Copilot Chat Cookbook Deep Dive: Analyze Functionality

Why this category matters

Feature planning quality depends on two things:

  • Evaluating implementation options with explicit tradeoffs.
  • Converting feedback into clear specifications.

The Analyze functionality category covers both.

Use cases

  • Product and engineering teams shaping feature direction
  • Developers turning issues and feedback into build-ready specs
  • Developers who need a repeatable, structured planning workflow

The 2 examples in this category

  1. Exploring potential feature implementations
  2. Analyzing and incorporating user feedback

Diagram: Feedback-to-spec pipeline

+------------------------------+
| User feedback and issues     |
+------------------------------+
              |
              v
+------------------------------+
| Prioritize by signal         |
| - reactions                  |
| - sentiment                  |
| - impact                     |
+------------------------------+
              |
              v
+------------------------------+
| Explore implementation paths |
| - option A/B/C              |
| - tradeoffs                 |
| - recommendation            |
+------------------------------+
              |
              v
+------------------------------+
| Draft feature specification  |
| - problem                    |
| - solution                   |
| - risks/tests/docs           |
+------------------------------+

1) Exploring potential implementations

Cookbook scenario:

  • A dashboard needs a Recent Items section with requirements for sorting, performance, and near real-time updates.

Prompt pattern:

Given the criteria in Issue #753, list options for implementation
and tradeoffs for each option.

Typical response structure in cookbook:

  • Option list (client-side, server-side, caching, hybrid, event-driven).
  • Pros and cons for each.
  • Suggested recommendation.

How to use this safely:

  • Ask follow-up prompts for operational constraints (cost, infra complexity, failure modes).
  • Request comparison table with measurable criteria.
  • Validate recommendation against acceptance criteria.

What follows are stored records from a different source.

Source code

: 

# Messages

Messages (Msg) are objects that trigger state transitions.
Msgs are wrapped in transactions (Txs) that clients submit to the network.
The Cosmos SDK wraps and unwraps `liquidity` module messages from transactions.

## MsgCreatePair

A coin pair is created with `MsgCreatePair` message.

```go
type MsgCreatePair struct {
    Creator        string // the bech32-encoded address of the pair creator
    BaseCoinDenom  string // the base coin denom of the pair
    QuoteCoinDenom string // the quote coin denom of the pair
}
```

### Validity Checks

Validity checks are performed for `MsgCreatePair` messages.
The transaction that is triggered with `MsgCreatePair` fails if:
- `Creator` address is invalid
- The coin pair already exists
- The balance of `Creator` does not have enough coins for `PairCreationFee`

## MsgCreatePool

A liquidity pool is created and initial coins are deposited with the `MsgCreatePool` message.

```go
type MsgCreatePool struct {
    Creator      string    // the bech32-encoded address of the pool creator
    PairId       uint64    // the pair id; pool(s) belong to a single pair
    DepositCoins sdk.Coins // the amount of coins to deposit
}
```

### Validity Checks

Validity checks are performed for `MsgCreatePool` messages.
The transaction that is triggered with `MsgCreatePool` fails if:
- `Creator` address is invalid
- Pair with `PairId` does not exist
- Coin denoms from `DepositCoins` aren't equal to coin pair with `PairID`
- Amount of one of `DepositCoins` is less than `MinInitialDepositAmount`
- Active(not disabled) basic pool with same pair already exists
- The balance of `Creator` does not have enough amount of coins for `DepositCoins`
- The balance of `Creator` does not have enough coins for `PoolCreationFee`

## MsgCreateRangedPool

2) Analyzing and incorporating feedback

Cookbook includes two workflows.

Workflow A: triage feedback by reactions and sentiment.

Prompt pattern:

Find the issues with the feedback label that have the most reactions,
and categorize them based on sentiment.

What a useful triage output looks like:

Top feedback issues by reaction count:

1. "Dashboard loads too slowly on large datasets"42 👍 — Sentiment: Negative (performance frustration)
   Themes: latency, pagination, data volume

2. "Export to CSV is missing column headers"31 👍 — Sentiment: Negative (data correctness)
   Themes: export quality, usability

3. "Dark mode support requested"28 👍 — Sentiment: Positive request (feature desire)
   Themes: accessibility, UI preference

This triage output lets you answer: what is the most impactful issue to build next? Validate the sentiment categories against the actual issue thread before acting on them.

Workflow B: generate feature spec for selected issue.

Prompt pattern:

Write a feature specification for Issue #426.

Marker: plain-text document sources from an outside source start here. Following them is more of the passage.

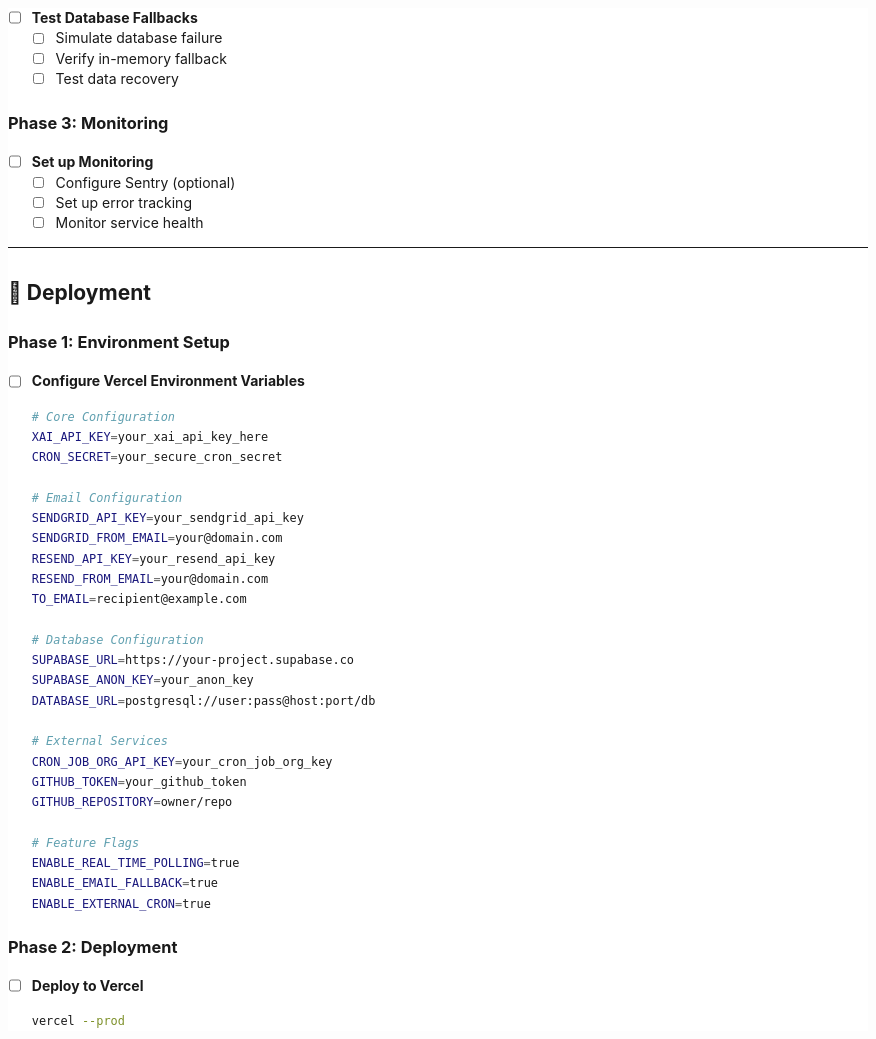 - [ ] **Test Database Fallbacks**
  - [ ] Simulate database failure
  - [ ] Verify in-memory fallback
  - [ ] Test data recovery

### **Phase 3: Monitoring**
- [ ] **Set up Monitoring**
  - [ ] Configure Sentry (optional)
  - [ ] Set up error tracking
  - [ ] Monitor service health

---

## 🚀 **Deployment**

### **Phase 1: Environment Setup**
- [ ] **Configure Vercel Environment Variables**
  ```bash
  # Core Configuration
  XAI_API_KEY=your_xai_api_key_here
  CRON_SECRET=your_secure_cron_secret

  # Email Configuration
  SENDGRID_API_KEY=your_sendgrid_api_key
  SENDGRID_FROM_EMAIL=your@domain.com
  RESEND_API_KEY=your_resend_api_key
  RESEND_FROM_EMAIL=your@domain.com
  TO_EMAIL=recipient@example.com

  # Database Configuration
  SUPABASE_URL=https://your-project.supabase.co
  SUPABASE_ANON_KEY=your_anon_key
  DATABASE_URL=postgresql://user:pass@host:port/db

  # External Services
  CRON_JOB_ORG_API_KEY=your_cron_job_org_key
  GITHUB_TOKEN=your_github_token
  GITHUB_REPOSITORY=owner/repo

  # Feature Flags
  ENABLE_REAL_TIME_POLLING=true
  ENABLE_EMAIL_FALLBACK=true
  ENABLE_EXTERNAL_CRON=true
  ```

### **Phase 2: Deployment**
- [ ] **Deploy to Vercel**
  ```bash
  vercel --prod
  ```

Typical feature spec sections from the example:

  • Description
  • Problem
  • Solution
  • Feature details
  • Backward compatibility
  • Documentation updates
  • Testing scope
  • Benefits and risks

Strong follow-up prompts for this category

  • Convert options into a decision matrix with scoring.
  • List assumptions and unknowns that require validation spikes.
  • Produce rollout and rollback plans.
  • Generate acceptance tests directly from the spec.

Worked example

Scenario

Feature request: add "Recent items" to dashboard with near real-time updates.

Prompt 1 (options)

Given these constraints:
- p95 page load under 2s
- no new paid infrastructure this quarter
- data freshness under 30 seconds

List 3 implementation options with tradeoffs and an explicit recommendation.

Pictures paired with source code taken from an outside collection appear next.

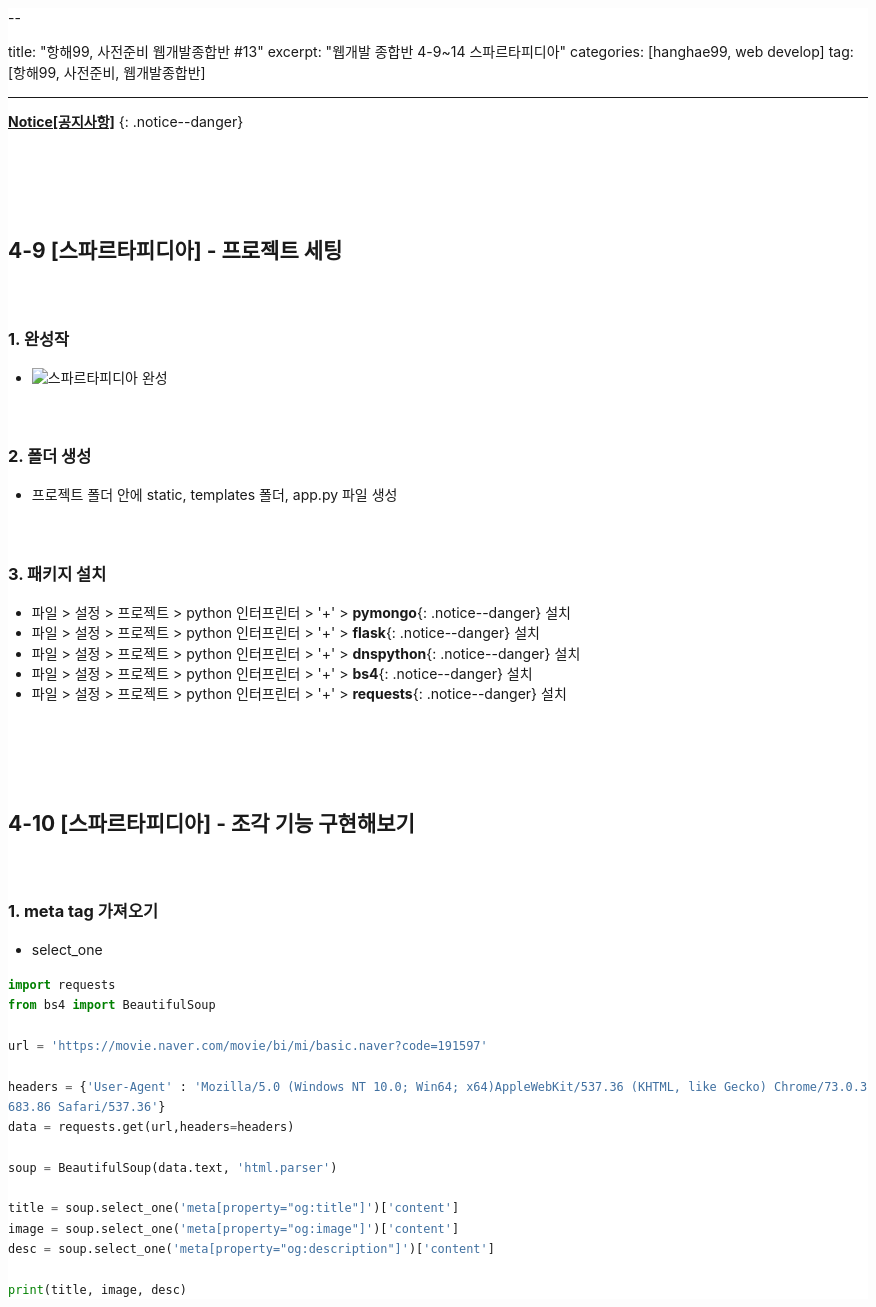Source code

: -- 

title: "항해99, 사전준비 웹개발종합반 #13" 
excerpt: "웹개발 종합반 4-9~14 스파르타피디아" 
categories: [hanghae99, web develop]
tag: [항해99, 사전준비, 웹개발종합반] 

---

**[Notice[공지사항]](https://lilclown97.github.io/notice/Notice1/)**
{: .notice--danger}

<br><br><br>

## 4-9 [스파르타피디아] - 프로젝트 세팅

<br>

### 1. 완성작

- ![스파르타피디아 완성](https://user-images.githubusercontent.com/98236458/165287591-3fad4898-43c2-4c54-b906-a85591960fb9.PNG)

<br>

### 2. 폴더 생성

- 프로젝트 폴더 안에 static, templates 폴더, app.py 파일 생성

<br>

### 3. 패키지 설치

- 파일 > 설정 > 프로젝트 > python 인터프린터 > '+' > **pymongo**{: .notice--danger} 설치
- 파일 > 설정 > 프로젝트 > python 인터프린터 > '+' > **flask**{: .notice--danger} 설치
- 파일 > 설정 > 프로젝트 > python 인터프린터 > '+' > **dnspython**{: .notice--danger} 설치
- 파일 > 설정 > 프로젝트 > python 인터프린터 > '+' > **bs4**{: .notice--danger} 설치
- 파일 > 설정 > 프로젝트 > python 인터프린터 > '+' > **requests**{: .notice--danger} 설치

<br><br><br>

## 4-10 [스파르타피디아] - 조각 기능 구현해보기

<br>

### 1. meta tag 가져오기

- select_one 

```python
import requests
from bs4 import BeautifulSoup

url = 'https://movie.naver.com/movie/bi/mi/basic.naver?code=191597'

headers = {'User-Agent' : 'Mozilla/5.0 (Windows NT 10.0; Win64; x64)AppleWebKit/537.36 (KHTML, like Gecko) Chrome/73.0.3683.86 Safari/537.36'}
data = requests.get(url,headers=headers)

soup = BeautifulSoup(data.text, 'html.parser')

title = soup.select_one('meta[property="og:title"]')['content']
image = soup.select_one('meta[property="og:image"]')['content']
desc = soup.select_one('meta[property="og:description"]')['content']

print(title, image, desc)
```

Prompt 2 (decision matrix)

Convert those options into a decision matrix with criteria:
performance, complexity, operational risk, and implementation effort.
Score each criterion from 1-5 and justify each score.

Prompt 3 (spec)

Write a feature specification for the recommended option.
Include:
- problem statement
- user stories
- API or data model changes
- rollout plan
- rollback plan
- acceptance tests

Validation checklist

  • Assumptions and unknowns are explicit.
  • Recommendation aligns with constraints.
  • Spec is testable and implementation-ready.

Key takeaways

  • This category is a bridge between discovery and implementation.
  • Tradeoff-aware prompts produce better architectural choices.
  • Feedback triage should feed directly into structured feature specs.
  • Follow-up prompts should force assumptions, risks, and testability into the plan.